Researchers from the University of British Columbia (UBC) studied the relationship between marijuana use and mental health and tested its interaction with different illnesses. The findings, published in Clinical Psychology Review, suggest marijuana is a helpful tool for those suffering addictions to more harmful substances, like prescription painkillers. The team found the substance can have a promising effect on certain health conditions, but can adversely affect others, reports The Science Explorer.

The research also showed that marijuana could aid those suffering from Post Traumatic Stress Disorder (PTSD) and depression.

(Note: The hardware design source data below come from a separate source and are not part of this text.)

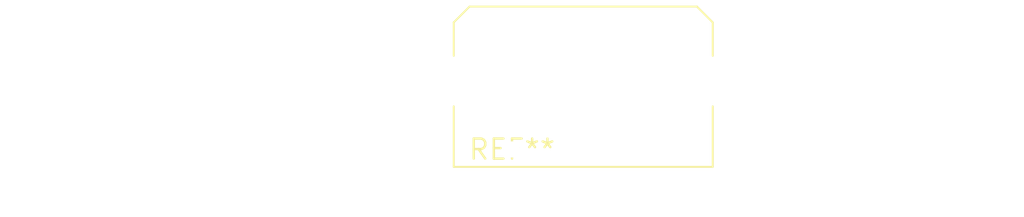
<source format=kicad_pcb>
(kicad_pcb (version 20240108) (generator pcbnew)

  (general
    (thickness 1.6)
  )

  (paper "A4")
  (layers
    (0 "F.Cu" signal)
    (31 "B.Cu" signal)
    (32 "B.Adhes" user "B.Adhesive")
    (33 "F.Adhes" user "F.Adhesive")
    (34 "B.Paste" user)
    (35 "F.Paste" user)
    (36 "B.SilkS" user "B.Silkscreen")
    (37 "F.SilkS" user "F.Silkscreen")
    (38 "B.Mask" user)
    (39 "F.Mask" user)
    (40 "Dwgs.User" user "User.Drawings")
    (41 "Cmts.User" user "User.Comments")
    (42 "Eco1.User" user "User.Eco1")
    (43 "Eco2.User" user "User.Eco2")
    (44 "Edge.Cuts" user)
    (45 "Margin" user)
    (46 "B.CrtYd" user "B.Courtyard")
    (47 "F.CrtYd" user "F.Courtyard")
    (48 "B.Fab" user)
    (49 "F.Fab" user)
    (50 "User.1" user)
    (51 "User.2" user)
    (52 "User.3" user)
    (53 "User.4" user)
    (54 "User.5" user)
    (55 "User.6" user)
    (56 "User.7" user)
    (57 "User.8" user)
    (58 "User.9" user)
  )

  (setup
    (pad_to_mask_clearance 0)
    (pcbplotparams
      (layerselection 0x00010fc_ffffffff)
      (plot_on_all_layers_selection 0x0000000_00000000)
      (disableapertmacros false)
      (usegerberextensions false)
      (usegerberattributes false)
      (usegerberadvancedattributes false)
      (creategerberjobfile false)
      (dashed_line_dash_ratio 12.000000)
      (dashed_line_gap_ratio 3.000000)
      (svgprecision 4)
      (plotframeref false)
      (viasonmask false)
      (mode 1)
      (useauxorigin false)
      (hpglpennumber 1)
      (hpglpenspeed 20)
      (hpglpendiameter 15.000000)
      (dxfpolygonmode false)
      (dxfimperialunits false)
      (dxfusepcbnewfont false)
      (psnegative false)
      (psa4output false)
      (plotreference false)
      (plotvalue false)
      (plotinvisibletext false)
      (sketchpadsonfab false)
      (subtractmaskfromsilk false)
      (outputformat 1)
      (mirror false)
      (drillshape 1)
      (scaleselection 1)
      (outputdirectory "")
    )
  )

  (net 0 "")

  (footprint "Molex_Micro-Fit_3.0_43045-0821_2x04-1MP_P3.00mm_Horizontal" (layer "F.Cu") (at 0 0))

)

</source>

“Research suggests that people may be using cannabis as an exit drug to reduce use of substances that are potentially more harmful, such as opioid pain medication,” Zach Walsh, lead researcher and associate professor of psychology at UBC, said in a statement. “In reviewing the limited evidence on medical cannabis, it appears that patients and others who have advocated for cannabis as a tool for harm reduction and mental health have some valid points.”

While no definitive conclusions can be drawn from the research, it adds to a small pool of evidence helping psychologists determine whether marijuana can be used in patient treatment. The researchers say marijuana holds promise in aiding those with depression, social anxiety and PTSD. They warn, however, that the substance can have a detrimental affect on those suffering from psychosis and bipolar disorder.

The psychologists note that research remains limited due to the federal government’s designation of marijuana as a Schedule 1 drug.

The findings come as opioid use surpasses tobacco use in America. Nationally, 37.8 percent of adult Americans are using some kind of painkiller, while 31.1 percent of adults in the U.S. use tobacco products.

Many people who overdose on substances like heroin began with a dependence on prescription painkillers, but switched after building high tolerances that made them too expensive. Activists for opioid addiction treatment are highly critical of the federal government for not doing more to curb the harms of prescription painkillers.